__Aim of the task__
Reply with nothing but how many lines in the entries below include "bedroom".

BEGIN Records provided

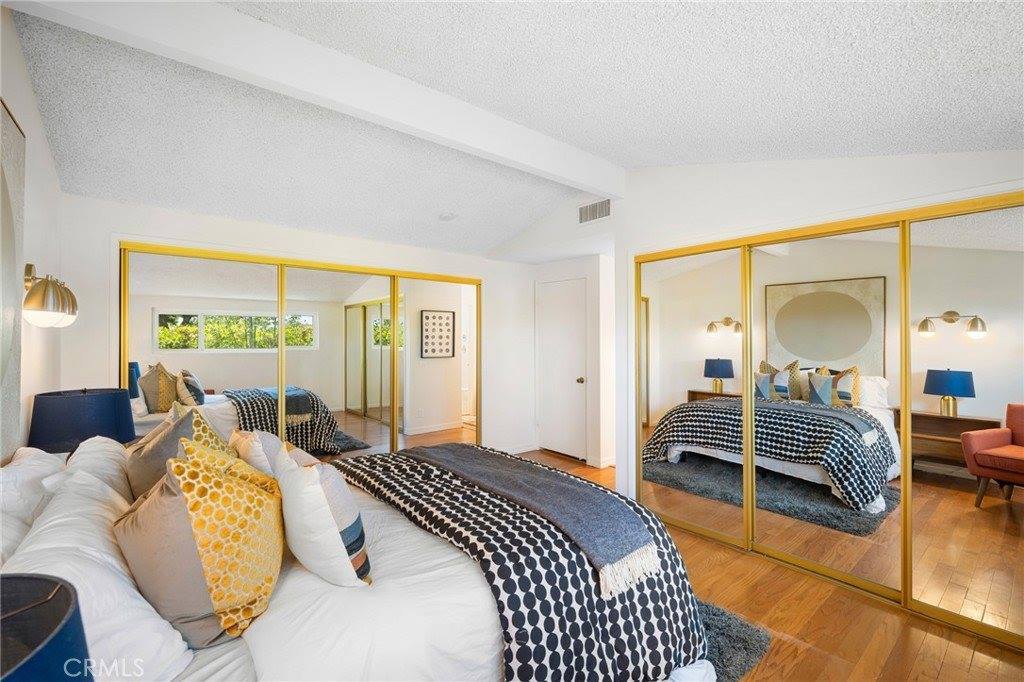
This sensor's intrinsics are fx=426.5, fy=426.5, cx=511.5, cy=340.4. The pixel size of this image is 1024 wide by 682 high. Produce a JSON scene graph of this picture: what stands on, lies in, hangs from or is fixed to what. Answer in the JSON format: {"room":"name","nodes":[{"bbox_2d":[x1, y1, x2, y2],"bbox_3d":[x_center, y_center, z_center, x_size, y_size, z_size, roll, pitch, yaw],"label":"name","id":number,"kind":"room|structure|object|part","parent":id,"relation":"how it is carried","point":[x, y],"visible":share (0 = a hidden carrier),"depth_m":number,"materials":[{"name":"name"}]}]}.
{"room":"bedroom","nodes":[
{"label":"bedroom","id":0,"kind":"room"},
{"bbox_2d":[0,6,62,461],"bbox_3d":[-1.524,-0.035,0.977,0.133,2.766,4.716,0,0,-40],"label":"left wall","id":1,"kind":"structure","parent":0,"point":[29,90],"depth_m":2.14,"materials":[{"name":"white paint"}]},
{"bbox_2d":[0,98,25,460],"bbox_3d":[-1.737,-0.218,1.362,0.038,1.400,1.244,0,0,-40],"label":"wall art","id":2,"kind":"object","parent":1,"relation":"attached to","point":[23,146],"visible":1,"depth_m":1.70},
{"bbox_2d":[22,262,76,328],"bbox_3d":[-2.147,-0.206,1.968,0.186,0.309,0.369,0,0,-40],"label":"wall sconce","id":3,"kind":"object","parent":1,"relation":"attached to","point":[45,291],"visible":0.99,"depth_m":1.90,"materials":[{"name":"metal"}]},
{"bbox_2d":[0,573,92,681],"bbox_3d":[-0.750,0.597,0.474,0.390,0.496,0.387,0,0,-40],"label":"table lamp","id":4,"kind":"object","parent":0,"point":[51,581],"visible":1,"depth_m":0.60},
{"bbox_2d":[28,387,135,454],"bbox_3d":[-2.187,0.513,2.184,0.397,0.533,0.397,0,0,-40],"label":"table lamp","id":5,"kind":"object","parent":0,"point":[95,414],"visible":0.8,"depth_m":2.05,"materials":[{"name":"blue fabric"}]},
{"bbox_2d":[63,195,531,459],"bbox_3d":[-1.390,0.069,4.083,4.137,2.602,0.144,0,0,-40],"label":"back wall","id":6,"kind":"structure","parent":0,"point":[117,223],"depth_m":3.59,"materials":[{"name":"white paint"}]},
{"bbox_2d":[119,240,480,463],"bbox_3d":[-1.581,0.362,3.976,2.943,2.089,0.121,0,0,-40],"label":"mirrored closet door","id":7,"kind":"structure","parent":6,"relation":"in","point":[373,368],"depth_m":3.70,"materials":[{"name":"mirror"}]},
{"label":"mirror panel","id":8,"kind":"part","parent":7,"relation":"part of","materials":[{"name":"mirror"}]},
{"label":"mirror panel","id":9,"kind":"part","parent":7,"relation":"part of","materials":[{"name":"mirror"}]},
{"bbox_2d":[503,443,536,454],"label":"baseboard","id":10,"kind":"structure","parent":6,"relation":"attached to","point":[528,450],"depth_m":5.11,"materials":[{"name":"white paint"}]},
{"bbox_2d":[0,0,1023,257],"bbox_3d":[0.072,-1.219,2.495,4.506,0.168,5.263,0,0,-40],"label":"ceiling","id":11,"kind":"structure","parent":0,"point":[624,158],"depth_m":2.05,"materials":[{"name":"white paint"}]},
{"bbox_2d":[1,0,620,193],"bbox_3d":[-0.405,-1.243,2.393,3.390,0.233,0.147,0,0,-40],"label":"ceiling beam","id":12,"kind":"structure","parent":11,"relation":"attached to","point":[546,162],"depth_m":1.94,"materials":[{"name":"white paint"}]},
{"bbox_2d":[438,212,456,220],"bbox_3d":[-0.578,-1.114,3.838,0.155,0.042,0.156,0,0,-40],"label":"smoke detector","id":13,"kind":"object","parent":11,"relation":"attached to","point":[445,217],"visible":0.99,"depth_m":3.79,"materials":[{"name":"white"}]},
{"bbox_2d":[484,200,614,471],"bbox_3d":[0.571,0.016,4.859,0.755,2.765,2.207,0,0,-40],"label":"door wall","id":14,"kind":"structure","parent":0,"point":[534,279],"depth_m":4.45,"materials":[{"name":"white paint"}]},
{"bbox_2d":[537,277,587,460],"bbox_3d":[0.568,0.344,5.055,0.102,2.046,0.795,0,0,-40],"label":"door","id":15,"kind":"structure","parent":14,"relation":"in","point":[580,321],"depth_m":5.05,"materials":[{"name":"white paint"}]},
{"bbox_3d":[0.788,0.462,4.940,0.073,0.074,0.068,0,0,-40],"label":"doorknob","id":16,"kind":"part","parent":15,"relation":"part of","materials":[{"name":"metal"}]},
{"bbox_2d":[577,198,611,223],"bbox_3d":[0.735,-1.153,3.798,0.013,0.182,0.343,0,0,-40],"label":"air vent","id":17,"kind":"object","parent":14,"relation":"attached to","point":[592,207],"visible":1,"depth_m":3.80,"materials":[{"name":"grey metal"}]},
{"bbox_2d":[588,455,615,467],"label":"baseboard","id":18,"kind":"structure","parent":14,"relation":"attached to","point":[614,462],"depth_m":4.56,"materials":[{"name":"white paint"}]},
{"bbox_2d":[495,449,1023,681],"bbox_3d":[0.154,1.415,2.632,5.220,0.101,5.493,0,0,-40],"label":"floor","id":19,"kind":"structure","parent":0,"point":[932,639],"depth_m":2.04,"materials":[{"name":"brown wood"}]},
{"bbox_2d":[694,600,772,681],"bbox_3d":[-0.208,1.360,1.959,2.089,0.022,2.070,0,0,-40],"label":"rug","id":20,"kind":"object","parent":19,"relation":"on","point":[746,651],"visible":0.12,"depth_m":1.90,"materials":[{"name":"grey carpet"}]},
{"bbox_2d":[0,438,718,681],"bbox_3d":[-0.590,0.833,1.817,2.337,1.010,2.113,0,0,-40],"label":"bed","id":21,"kind":"object","parent":20,"relation":"on","point":[231,653],"visible":0.67,"depth_m":1.31,"materials":[{"name":"white fabric"}]},
{"bbox_2d":[0,447,64,564],"bbox_3d":[-1.718,0.607,1.462,0.284,0.387,0.757,0,0,-40],"label":"white pillow","id":22,"kind":"object","parent":21,"relation":"on","point":[41,462],"visible":0.56,"depth_m":1.42,"materials":[{"name":"white fabric"}]},
{"bbox_2d":[50,434,131,504],"bbox_3d":[-1.797,0.618,1.893,0.286,0.358,0.705,0,0,-40],"label":"white pillow","id":23,"kind":"object","parent":21,"relation":"on","point":[105,462],"visible":0.41,"depth_m":1.72,"materials":[{"name":"white fabric"}]},
{"bbox_2d":[1,466,192,681],"bbox_3d":[-1.135,0.644,1.172,0.349,0.353,0.747,0,0,-40],"label":"white pillow","id":24,"kind":"object","parent":21,"relation":"on","point":[155,619],"visible":0.7,"depth_m":1.02,"materials":[{"name":"white fabric"}]},
{"bbox_2d":[124,400,225,503],"bbox_3d":[-1.478,0.530,1.888,0.334,0.463,0.446,0,0,-40],"label":"throw pillow","id":25,"kind":"object","parent":21,"relation":"on","point":[145,454],"visible":0.48,"depth_m":1.76,"materials":[{"name":"fabric"}]},
{"bbox_2d":[118,443,284,646],"bbox_3d":[-0.893,0.564,1.263,0.400,0.475,0.448,0,0,-40],"label":"patterned pillow","id":26,"kind":"object","parent":21,"relation":"on","point":[213,476],"visible":0.97,"depth_m":1.13,"materials":[{"name":"fabric"}]},
{"bbox_2d":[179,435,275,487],"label":"patterned pillow","id":27,"kind":"object","parent":21,"relation":"on","point":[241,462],"visible":0.22,"depth_m":1.52,"materials":[{"name":"fabric"}]},
{"bbox_2d":[231,428,284,476],"bbox_3d":[-1.192,0.590,2.041,0.223,0.327,0.461,0,0,-40],"label":"white pillow","id":28,"kind":"object","parent":21,"relation":"on","point":[261,458],"visible":0.42,"depth_m":1.90,"materials":[{"name":"fabric"}]},
{"bbox_2d":[274,445,371,587],"bbox_3d":[-0.671,0.594,1.481,0.248,0.397,0.492,0,0,-40],"label":"white pillow","id":29,"kind":"object","parent":21,"relation":"on","point":[325,511],"visible":0.97,"depth_m":1.34,"materials":[{"name":"white fabric"}]},
{"bbox_2d":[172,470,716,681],"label":"white duvet","id":30,"kind":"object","parent":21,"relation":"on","point":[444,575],"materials":[{"name":"white fabric"}]},
{"bbox_2d":[333,446,713,681],"bbox_3d":[-0.143,1.012,2.079,0.981,0.576,1.944,0,0,-40],"label":"patterned blanket","id":31,"kind":"object","parent":21,"relation":"on","point":[512,657],"visible":0.67,"depth_m":1.54,"materials":[{"name":"fabric"}]},
{"bbox_2d":[406,441,658,591],"bbox_3d":[-0.122,0.745,2.173,0.456,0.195,1.718,0,0,-40],"label":"throw blanket","id":32,"kind":"object","parent":31,"relation":"on","point":[584,494],"visible":0.99,"depth_m":1.79,"materials":[{"name":"grey fabric"}]},
{"bbox_2d":[612,147,1023,521],"bbox_3d":[1.880,-0.014,2.436,0.184,2.857,2.927,0,0,-40],"label":"right wall","id":33,"kind":"structure","parent":0,"point":[840,181],"depth_m":2.72,"materials":[{"name":"white paint"}]},
{"bbox_2d":[632,189,1023,651],"bbox_3d":[1.706,0.384,2.610,0.119,1.966,2.162,0,0,-40],"label":"mirrored closet door","id":34,"kind":"structure","parent":33,"relation":"in","point":[984,595],"depth_m":2.29,"materials":[{"name":"mirror"}]},
{"bbox_3d":[1.222,0.384,3.050,0.065,2.130,0.802,0,0,-40],"label":"mirror panel","id":35,"kind":"part","parent":34,"relation":"part of","materials":[{"name":"mirror"}]},
{"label":"mirror panel","id":36,"kind":"part","parent":34,"relation":"part of","materials":[{"name":"mirror"}]},
{"bbox_3d":[2.293,0.395,1.973,0.059,2.210,0.733,0,0,-40],"label":"mirror panel","id":37,"kind":"part","parent":34,"relation":"part of","materials":[{"name":"mirror"}]}
]}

END Records provided

__Completed task__
2